I don’t see how you can treat the Pope’s statement with any respect and continue to insist that Protestants convert as individuals. (I welcome arguments to the contrary–it should be a fruitful discussion.) The claim that individual Protestants can bring the riches of their traditions with them into a Catholic parish is a blatantly false, even dishonest claim. It doesn’t work like that. If it did, you would not hear so many converts regretting what they have given up.

As I have stated before, I was more into be clarified of the Pope’s Statements rather than mainly disagreeing in them. If the Pope has said that there is no need of conversion of Protestants, then let that be, I will surely try to obey him. As I can see change is hard, but I will certainly make an attempt to amend my ideas for the Church. In fact, I do respect the Pope’s comments and now that I think I understand them clearer, I will look to them.

I am not talking about doctrine that contradicts official Catholic teaching. So Keating’s argument is a red herring. (With regard to my argument, that is–I know that there are plenty of liberals on both sides who don’t care about doctrine and would be happy to let it slide; but I’m not one of them.)

The Pope holds out the hope that by dialogue we can overcome our disagreements and find unity not in some wishy-washy avoidance of doctrine *and *not in the outright renunciation of one side’s heritage, but in a common commitment to the fullness of the truth in Christ.

This is long, and slow, and painful. It’s very un-American. But it is what the Pope is calling us to do.

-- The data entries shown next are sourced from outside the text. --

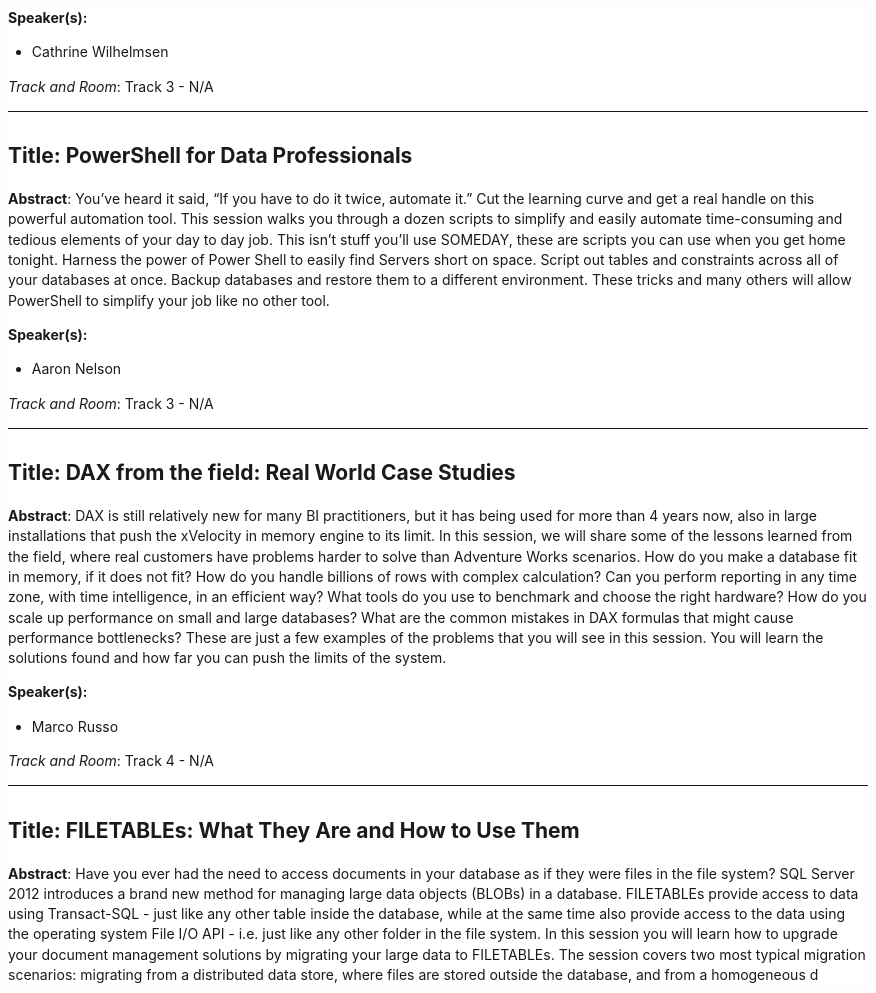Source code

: **Speaker(s):**
- Cathrine Wilhelmsen
 
*Track and Room*: Track 3 - N/A
 
----------------------------------------------------------------------------------- 
 
 
## Title: PowerShell for Data Professionals
 
**Abstract**:
You’ve heard it said, “If you have to do it twice, automate it.” Cut the learning curve and get a real handle on this powerful automation tool. This session walks you through a dozen scripts to simplify and easily automate time-consuming and tedious elements of your day to day job. This isn’t stuff you’ll use SOMEDAY, these are scripts you can use when you get home tonight. Harness the power of Power Shell to easily find Servers short on space. Script out tables and constraints across all of your databases at once. Backup databases and restore them to a different environment. These tricks and many others will allow PowerShell to simplify your job like no other tool.

 
**Speaker(s):**
- Aaron Nelson
 
*Track and Room*: Track 3 - N/A
 
----------------------------------------------------------------------------------- 
 
 
## Title: DAX from the field: Real World Case Studies
 
**Abstract**:
DAX is still relatively new for many BI practitioners, but it has being used for more than 4 years now, also in large installations that push the xVelocity in memory engine to its limit. In this session, we will share some of the lessons learned from the field, where real customers have problems harder to solve than Adventure Works scenarios. How do you make a database fit in memory, if it does not fit? How do you handle billions of rows with complex calculation? Can you perform reporting in any time zone, with time intelligence, in an efficient way? What tools do you use to benchmark and choose the right hardware? How do you scale up performance on small and large databases? What are the common mistakes in DAX formulas that might cause performance bottlenecks? These are just a few examples of the problems that you will see in this session. You will learn the solutions found and how far you can push the limits of the system.
 
**Speaker(s):**
- Marco Russo
 
*Track and Room*: Track 4 - N/A
 
----------------------------------------------------------------------------------- 
 
 
## Title: FILETABLEs: What They Are and How to Use Them
 
**Abstract**:
Have you ever had the need to access documents in your database as if they were files in the file system? SQL Server 2012 introduces a brand new method for managing large data objects (BLOBs) in a database. FILETABLEs provide access to data using Transact-SQL - just like any other table inside the database, while at the same time also provide access to the data using the operating system File I/O API - i.e. just like any other folder in the file system. In this session you will learn how to upgrade your document management solutions by migrating your large data to FILETABLEs. The session covers two most typical migration scenarios: migrating from a distributed data store, where files are stored outside the database, and from a homogeneous d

I couldn’t agree with you more. But the dialogue between us will never work until you stop assuming my intentions. Ever since we “spoke” on another thread, you have assumed my intentions. I will by all means tell you that I have never converted a single Protestant to the Catholic faith, I haven’t been able. If I give you my opinions about Lutheranism, which for the most part concur with the Catholic Teaching, it is not attempt to convert you, it is a bases of dialogue, so as to learn more about Lutheranism from Lutherans.

I stand by my original claim, and I am happy to engage specific, substantive refutations that treat the Pope’s words seriously and explain how they do not mean what I think they mean.

Edwin

I am glad you stand by your original claim. However, I am not glad about your personal claims about me. You do not know my intentions. For one, you immediately assumed I was trying to convert you. And while you may see no hurtfulness in this rash judgement, I do. I in fact, do treat the Pope words seriously, but if you and I are going to have ecumenical dialogue on this forum, you must treat me seriously by not attempting to assume my every move.:slight_smile:

Della might in fact be wrong, but I am greatly gratified that she did not attempt to jump at me with accusations.


#10

the dialogue between us will never work until you stop assuming my intentions.

The dialogure will never work while you lie and slander me.

I am fed up with being told I am a devil worshipper because I meditate on the price the Lord paid for my sins. That is seen by most Protestants as devil worship.

Similarly, catholics meditating on the love of God is seen by most protestants as devil worship. Then to add insult to injury, they quote bible passages at us which condemn idol worship. My mind boggles.

I have had mystical experiences while meditating on the immense love of God. But I suppose that would be called ‘demonic’ even though the Agent was the Holy Spirit. It begs belief


#11

Not all Protestants say this type of stuff. It is very important for you to pray for such people who say likewise. Lutherans, for example, might feel a little shaky about asking Mary for intercession, but they certainly do not think the like as what you have stated. As a Catholic, I have seen Protestants who believe such and some who do not.
Might arguement against Edwin, is that if he is not going to stop accusining me of trying to convert Protestants with misguided zeal, I am going to certainly go to someone else.